If you restart Pluto itself - “Julia> Pluto.run()” - no notebook is running so every notebook will execute all steps. To prevent this I run Pluto in a separate terminal/Julia process, keep Pluto running as long as possible and stop and restart individual notebooks. The first time after a restart of Pluto I sometimes click a few notebooks I think I will use.
If I make modifications to packages I typically disable Pluto package management by un-commenting the Pkg.activate line (2nd figure below). With Revise active, stopping and starting an individual notebook will then do a partial recompile of the project environment.
My base Julia environment only has Pkg, Revise and Pluto.
Hi Rob. Thanks for confirming and explaining. Do you happen to know why it instantiates each time the notebook is launched? I wonder if it is necessary.

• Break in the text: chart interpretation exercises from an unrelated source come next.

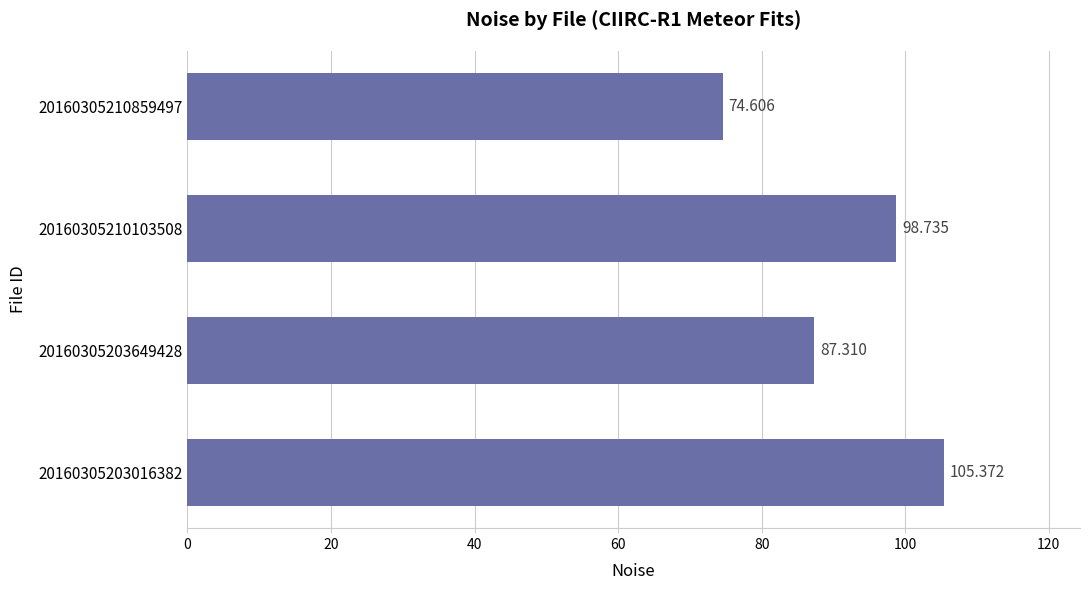

List the labels in order of value, largest first.

20160305203016382, 20160305210103508, 20160305203649428, 20160305210859497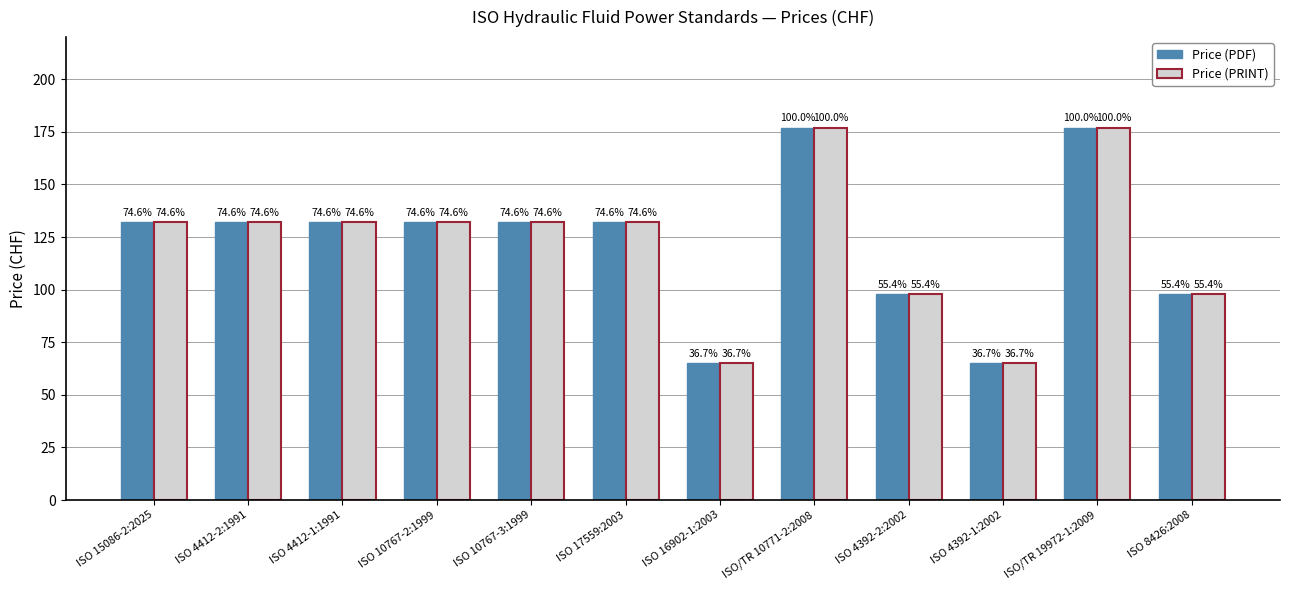

How many groups of bars are there?

12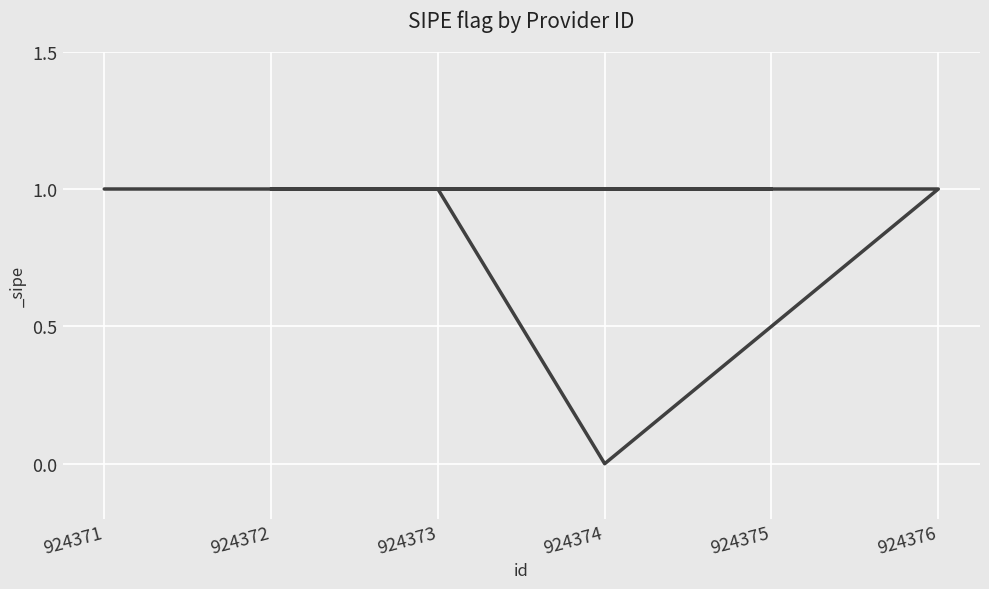

At which label is the value closest to 0?

924374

Do you happen to know why it instantiates each time the notebook is launched? I wonder if it is necessary.
In the “default” mode, i.e. package management by Pluto, step 2 (Package management) creates a new project environment for each notebook (Step 1: Workspace setup) which means downloading and instantiating (Step2: Package management) each package in Manifest.toml. Julia also precompiles in step 2.
More (pre-)compilation is needed when executing the block with
using … statements, in my example:
StanSample and RegressionAndOtherStories use extensions which are only activated (and compiled) when required. Step 3 (Running code) in the Status display, in this example cell 1, can take a significant amount of time as well.
If you want to share more of what’s done these steps activating a project is your only option. I’m not sure how you can sharethese environments - and thus preventing instantiations - without a new approach to Julia environments.
Given that the choice was made by Pluto in “normal” mode to emphasize on simplicity for (end-)users I can live with it and for day-to-day use I work in project environment when after an initial update of a project (SR2StanPluto.jl) steps 2 and 3 are much faster and shared between SR2StanPluto 30-50 notebooks.
Rob J Goedman
Hey Christopher, thanks for the question!
We instantiate every time to make sure that the packages can be imported (that’s exactly what instantiate does). The question is probably why it is taking a long time every time, since this should be cached, and only take milliseconds when you run a notebook the second time.
Are you using a prerelease of Julia 1.9? In that case, you are probably facing this Pkg bug, which causes instantiation to take a long time, even when everything is already cached: Julia 1.9: adding `Random` causes `TiffImages` to precompile again · Issue #3403 · JuliaLang/Pkg.jl · GitHub
This was fixed by the Pkg developers recently, and it is included in the Julia 1.9.0-rc2 release. So it should be fixed when you update Julia! It will still instantiate every time (otherwise, your packages won’t work!), but it will take less than 100ms if you run the notebook a second time.